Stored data
-------------------------
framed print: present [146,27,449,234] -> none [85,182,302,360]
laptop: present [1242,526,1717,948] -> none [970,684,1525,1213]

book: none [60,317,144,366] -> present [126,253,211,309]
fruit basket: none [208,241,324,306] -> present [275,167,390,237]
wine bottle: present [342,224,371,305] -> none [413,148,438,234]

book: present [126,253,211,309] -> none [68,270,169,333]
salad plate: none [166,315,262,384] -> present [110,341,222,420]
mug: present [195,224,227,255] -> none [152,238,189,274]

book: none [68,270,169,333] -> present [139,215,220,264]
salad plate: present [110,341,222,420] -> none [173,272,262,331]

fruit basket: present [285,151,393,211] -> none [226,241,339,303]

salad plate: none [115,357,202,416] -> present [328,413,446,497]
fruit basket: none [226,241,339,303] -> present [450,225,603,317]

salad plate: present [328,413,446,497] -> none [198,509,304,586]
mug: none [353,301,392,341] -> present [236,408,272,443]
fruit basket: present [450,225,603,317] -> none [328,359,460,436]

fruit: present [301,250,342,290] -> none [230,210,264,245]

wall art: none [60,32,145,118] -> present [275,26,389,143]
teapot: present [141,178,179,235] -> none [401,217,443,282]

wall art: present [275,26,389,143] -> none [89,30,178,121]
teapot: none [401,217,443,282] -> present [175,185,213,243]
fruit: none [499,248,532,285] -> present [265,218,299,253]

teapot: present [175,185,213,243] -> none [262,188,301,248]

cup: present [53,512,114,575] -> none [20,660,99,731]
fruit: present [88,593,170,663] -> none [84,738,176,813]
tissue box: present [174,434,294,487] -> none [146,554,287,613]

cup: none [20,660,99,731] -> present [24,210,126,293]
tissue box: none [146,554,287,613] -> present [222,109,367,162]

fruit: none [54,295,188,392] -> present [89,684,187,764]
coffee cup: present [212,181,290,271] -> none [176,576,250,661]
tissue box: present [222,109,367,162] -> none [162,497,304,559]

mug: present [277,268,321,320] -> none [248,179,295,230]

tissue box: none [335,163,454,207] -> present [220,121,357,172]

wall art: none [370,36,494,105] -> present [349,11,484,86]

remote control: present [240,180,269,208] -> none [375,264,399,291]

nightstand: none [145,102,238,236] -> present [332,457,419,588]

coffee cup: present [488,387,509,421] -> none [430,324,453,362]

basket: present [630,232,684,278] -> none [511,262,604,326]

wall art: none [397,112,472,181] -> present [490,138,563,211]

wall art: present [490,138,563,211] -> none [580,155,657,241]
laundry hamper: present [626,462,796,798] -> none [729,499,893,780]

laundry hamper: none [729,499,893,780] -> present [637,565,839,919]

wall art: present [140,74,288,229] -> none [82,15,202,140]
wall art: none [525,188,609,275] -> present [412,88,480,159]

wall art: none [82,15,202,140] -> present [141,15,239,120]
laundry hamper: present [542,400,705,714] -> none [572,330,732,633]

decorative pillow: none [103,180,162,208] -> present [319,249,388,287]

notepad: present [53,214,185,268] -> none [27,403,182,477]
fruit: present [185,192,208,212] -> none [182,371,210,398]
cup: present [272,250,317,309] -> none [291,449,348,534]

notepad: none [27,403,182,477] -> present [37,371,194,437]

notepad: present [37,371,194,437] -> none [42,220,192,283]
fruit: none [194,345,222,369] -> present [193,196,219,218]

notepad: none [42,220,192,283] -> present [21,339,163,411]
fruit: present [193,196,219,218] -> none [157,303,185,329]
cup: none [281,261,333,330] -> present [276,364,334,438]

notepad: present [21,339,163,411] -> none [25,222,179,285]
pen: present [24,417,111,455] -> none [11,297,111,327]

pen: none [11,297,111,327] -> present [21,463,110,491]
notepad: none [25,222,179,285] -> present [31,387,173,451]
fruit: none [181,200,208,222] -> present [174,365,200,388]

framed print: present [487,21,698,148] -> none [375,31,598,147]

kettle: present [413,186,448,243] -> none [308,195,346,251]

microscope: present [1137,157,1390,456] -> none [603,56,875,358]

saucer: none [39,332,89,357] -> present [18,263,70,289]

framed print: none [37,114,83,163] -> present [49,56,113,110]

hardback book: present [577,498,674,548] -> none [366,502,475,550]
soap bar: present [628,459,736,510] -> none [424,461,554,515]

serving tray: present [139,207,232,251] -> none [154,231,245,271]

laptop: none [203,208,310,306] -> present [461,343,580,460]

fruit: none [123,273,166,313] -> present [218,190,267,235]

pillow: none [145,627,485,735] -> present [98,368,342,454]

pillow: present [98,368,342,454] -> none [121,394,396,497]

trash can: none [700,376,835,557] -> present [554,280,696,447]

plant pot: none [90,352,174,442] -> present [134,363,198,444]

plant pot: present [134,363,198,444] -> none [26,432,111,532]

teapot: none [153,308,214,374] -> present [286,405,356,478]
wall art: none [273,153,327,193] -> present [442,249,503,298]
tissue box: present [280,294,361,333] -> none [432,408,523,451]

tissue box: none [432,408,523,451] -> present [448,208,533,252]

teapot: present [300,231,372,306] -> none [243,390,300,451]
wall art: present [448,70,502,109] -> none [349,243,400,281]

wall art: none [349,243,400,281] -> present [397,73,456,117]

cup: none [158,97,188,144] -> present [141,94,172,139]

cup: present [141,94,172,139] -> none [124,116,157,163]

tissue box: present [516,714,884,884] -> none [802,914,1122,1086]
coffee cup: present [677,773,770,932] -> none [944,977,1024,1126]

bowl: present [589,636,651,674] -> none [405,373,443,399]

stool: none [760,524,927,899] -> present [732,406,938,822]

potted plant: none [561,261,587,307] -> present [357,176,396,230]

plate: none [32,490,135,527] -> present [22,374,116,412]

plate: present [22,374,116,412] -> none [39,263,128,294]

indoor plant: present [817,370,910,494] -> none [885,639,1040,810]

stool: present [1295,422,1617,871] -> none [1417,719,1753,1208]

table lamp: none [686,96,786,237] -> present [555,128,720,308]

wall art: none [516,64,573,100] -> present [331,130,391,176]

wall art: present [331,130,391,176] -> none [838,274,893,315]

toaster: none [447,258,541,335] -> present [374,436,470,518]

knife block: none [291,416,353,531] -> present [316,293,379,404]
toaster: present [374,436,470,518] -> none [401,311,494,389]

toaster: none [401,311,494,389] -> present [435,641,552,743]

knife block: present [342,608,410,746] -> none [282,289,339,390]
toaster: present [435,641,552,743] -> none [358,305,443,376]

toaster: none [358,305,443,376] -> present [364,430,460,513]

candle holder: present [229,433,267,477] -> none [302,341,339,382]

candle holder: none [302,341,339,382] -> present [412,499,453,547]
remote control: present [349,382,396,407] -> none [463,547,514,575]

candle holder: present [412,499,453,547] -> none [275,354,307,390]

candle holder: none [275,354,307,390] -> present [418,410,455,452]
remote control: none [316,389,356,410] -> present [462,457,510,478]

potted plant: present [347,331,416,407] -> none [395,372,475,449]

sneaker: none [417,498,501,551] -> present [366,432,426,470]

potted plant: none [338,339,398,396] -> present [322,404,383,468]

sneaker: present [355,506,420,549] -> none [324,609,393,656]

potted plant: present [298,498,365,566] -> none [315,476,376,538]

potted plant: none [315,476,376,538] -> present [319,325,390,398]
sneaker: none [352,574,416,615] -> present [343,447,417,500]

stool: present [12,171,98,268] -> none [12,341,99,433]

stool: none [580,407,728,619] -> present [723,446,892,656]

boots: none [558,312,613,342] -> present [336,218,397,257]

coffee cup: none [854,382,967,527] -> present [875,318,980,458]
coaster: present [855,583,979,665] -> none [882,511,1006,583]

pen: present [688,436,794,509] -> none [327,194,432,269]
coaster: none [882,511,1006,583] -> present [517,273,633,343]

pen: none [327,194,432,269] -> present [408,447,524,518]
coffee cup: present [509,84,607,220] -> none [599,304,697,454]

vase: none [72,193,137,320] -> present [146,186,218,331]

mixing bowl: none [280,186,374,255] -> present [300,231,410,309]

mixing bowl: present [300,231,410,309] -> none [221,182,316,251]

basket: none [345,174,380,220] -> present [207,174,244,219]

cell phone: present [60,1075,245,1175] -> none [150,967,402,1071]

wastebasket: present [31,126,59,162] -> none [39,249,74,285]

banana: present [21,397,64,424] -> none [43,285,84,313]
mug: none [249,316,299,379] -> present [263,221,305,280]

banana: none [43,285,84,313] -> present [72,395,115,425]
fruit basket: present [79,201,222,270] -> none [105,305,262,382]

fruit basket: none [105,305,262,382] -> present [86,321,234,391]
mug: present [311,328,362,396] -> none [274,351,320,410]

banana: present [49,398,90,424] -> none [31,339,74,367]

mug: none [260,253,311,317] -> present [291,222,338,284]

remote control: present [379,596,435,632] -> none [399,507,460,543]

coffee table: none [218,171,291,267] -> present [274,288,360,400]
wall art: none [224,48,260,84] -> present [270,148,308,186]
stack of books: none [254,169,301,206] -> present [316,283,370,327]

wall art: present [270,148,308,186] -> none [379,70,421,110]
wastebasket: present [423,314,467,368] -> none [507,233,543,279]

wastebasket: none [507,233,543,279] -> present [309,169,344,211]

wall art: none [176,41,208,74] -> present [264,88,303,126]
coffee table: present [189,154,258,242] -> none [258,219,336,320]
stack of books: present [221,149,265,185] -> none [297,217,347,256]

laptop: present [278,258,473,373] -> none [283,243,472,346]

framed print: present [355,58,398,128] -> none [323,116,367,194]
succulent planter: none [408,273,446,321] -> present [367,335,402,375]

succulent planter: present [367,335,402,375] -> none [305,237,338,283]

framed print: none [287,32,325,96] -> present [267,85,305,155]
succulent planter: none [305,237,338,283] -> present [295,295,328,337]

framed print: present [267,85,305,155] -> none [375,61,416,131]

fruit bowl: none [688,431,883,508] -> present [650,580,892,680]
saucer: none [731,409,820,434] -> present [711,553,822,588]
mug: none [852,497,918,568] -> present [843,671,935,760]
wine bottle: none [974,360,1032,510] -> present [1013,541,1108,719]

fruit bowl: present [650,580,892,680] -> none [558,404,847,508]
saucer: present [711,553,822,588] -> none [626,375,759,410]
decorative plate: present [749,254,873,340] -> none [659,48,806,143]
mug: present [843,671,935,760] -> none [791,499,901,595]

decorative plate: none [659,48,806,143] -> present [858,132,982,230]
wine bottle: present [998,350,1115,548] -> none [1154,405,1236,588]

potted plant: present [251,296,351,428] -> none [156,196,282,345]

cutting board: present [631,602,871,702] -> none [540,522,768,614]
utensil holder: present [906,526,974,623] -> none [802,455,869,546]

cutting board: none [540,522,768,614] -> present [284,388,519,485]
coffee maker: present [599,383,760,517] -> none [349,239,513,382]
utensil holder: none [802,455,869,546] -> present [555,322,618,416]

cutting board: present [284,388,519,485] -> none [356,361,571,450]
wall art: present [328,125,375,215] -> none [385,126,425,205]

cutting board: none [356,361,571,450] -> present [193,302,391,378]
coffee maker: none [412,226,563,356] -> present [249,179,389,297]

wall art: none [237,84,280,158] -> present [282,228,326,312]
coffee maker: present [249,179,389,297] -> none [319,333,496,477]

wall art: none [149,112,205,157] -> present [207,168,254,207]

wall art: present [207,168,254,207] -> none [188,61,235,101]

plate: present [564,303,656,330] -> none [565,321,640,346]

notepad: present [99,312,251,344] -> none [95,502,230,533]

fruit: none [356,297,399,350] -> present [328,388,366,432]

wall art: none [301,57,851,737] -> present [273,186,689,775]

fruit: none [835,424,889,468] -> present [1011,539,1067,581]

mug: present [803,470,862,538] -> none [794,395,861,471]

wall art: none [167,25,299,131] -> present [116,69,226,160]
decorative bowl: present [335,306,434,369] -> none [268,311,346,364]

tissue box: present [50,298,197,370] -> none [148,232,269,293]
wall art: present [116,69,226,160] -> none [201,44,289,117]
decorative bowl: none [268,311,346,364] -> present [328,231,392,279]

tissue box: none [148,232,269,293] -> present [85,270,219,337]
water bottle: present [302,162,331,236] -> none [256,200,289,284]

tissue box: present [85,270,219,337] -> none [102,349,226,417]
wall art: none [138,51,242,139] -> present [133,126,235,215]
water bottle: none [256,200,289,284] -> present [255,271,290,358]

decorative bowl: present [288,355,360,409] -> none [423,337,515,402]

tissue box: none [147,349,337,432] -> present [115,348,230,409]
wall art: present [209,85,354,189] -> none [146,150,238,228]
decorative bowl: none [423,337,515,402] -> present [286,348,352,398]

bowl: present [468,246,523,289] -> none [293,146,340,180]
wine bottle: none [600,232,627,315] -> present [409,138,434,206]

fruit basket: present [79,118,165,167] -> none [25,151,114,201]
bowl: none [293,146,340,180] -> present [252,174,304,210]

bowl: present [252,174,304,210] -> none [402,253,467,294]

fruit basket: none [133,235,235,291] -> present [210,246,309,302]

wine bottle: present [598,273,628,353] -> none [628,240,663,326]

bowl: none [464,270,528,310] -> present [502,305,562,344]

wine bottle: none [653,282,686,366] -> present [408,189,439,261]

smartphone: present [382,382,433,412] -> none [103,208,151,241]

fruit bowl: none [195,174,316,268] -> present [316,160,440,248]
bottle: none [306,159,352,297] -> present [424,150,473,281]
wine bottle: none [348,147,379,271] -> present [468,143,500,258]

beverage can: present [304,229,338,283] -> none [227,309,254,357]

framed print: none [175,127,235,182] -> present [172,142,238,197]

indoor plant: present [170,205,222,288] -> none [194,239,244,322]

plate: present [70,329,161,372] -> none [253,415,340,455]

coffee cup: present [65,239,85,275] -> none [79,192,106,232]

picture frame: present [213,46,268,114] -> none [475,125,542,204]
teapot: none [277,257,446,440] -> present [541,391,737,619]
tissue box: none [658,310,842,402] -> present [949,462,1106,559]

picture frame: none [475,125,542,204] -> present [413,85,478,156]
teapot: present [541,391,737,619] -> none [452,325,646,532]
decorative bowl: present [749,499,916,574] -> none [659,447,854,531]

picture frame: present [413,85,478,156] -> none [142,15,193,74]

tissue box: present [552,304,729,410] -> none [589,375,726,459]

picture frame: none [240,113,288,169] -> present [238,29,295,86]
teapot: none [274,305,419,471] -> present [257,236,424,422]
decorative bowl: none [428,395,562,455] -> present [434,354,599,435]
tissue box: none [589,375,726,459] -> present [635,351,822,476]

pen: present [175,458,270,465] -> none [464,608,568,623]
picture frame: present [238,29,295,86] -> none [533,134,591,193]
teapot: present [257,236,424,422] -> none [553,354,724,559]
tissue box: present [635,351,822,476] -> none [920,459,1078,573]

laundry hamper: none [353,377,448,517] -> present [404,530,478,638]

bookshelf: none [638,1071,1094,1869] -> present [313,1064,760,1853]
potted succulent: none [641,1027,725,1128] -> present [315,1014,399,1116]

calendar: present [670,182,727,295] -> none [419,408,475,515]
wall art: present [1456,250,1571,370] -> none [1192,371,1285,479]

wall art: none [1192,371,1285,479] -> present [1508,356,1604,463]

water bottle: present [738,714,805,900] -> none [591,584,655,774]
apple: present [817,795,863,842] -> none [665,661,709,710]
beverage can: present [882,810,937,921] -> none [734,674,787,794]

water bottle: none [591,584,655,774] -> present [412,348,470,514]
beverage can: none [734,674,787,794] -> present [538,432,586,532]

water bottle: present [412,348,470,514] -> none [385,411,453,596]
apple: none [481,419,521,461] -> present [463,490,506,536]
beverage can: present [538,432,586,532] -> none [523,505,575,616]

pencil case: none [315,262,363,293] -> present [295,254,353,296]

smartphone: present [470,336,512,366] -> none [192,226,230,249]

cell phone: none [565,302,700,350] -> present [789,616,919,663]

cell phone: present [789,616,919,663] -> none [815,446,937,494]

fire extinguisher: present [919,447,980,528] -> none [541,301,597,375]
-------------------------
## TASK GOAL
The answer must be every line from the entries above that holds the string "apple".

## REPLY
apple: present [817,795,863,842] -> none [665,661,709,710]
apple: none [481,419,521,461] -> present [463,490,506,536]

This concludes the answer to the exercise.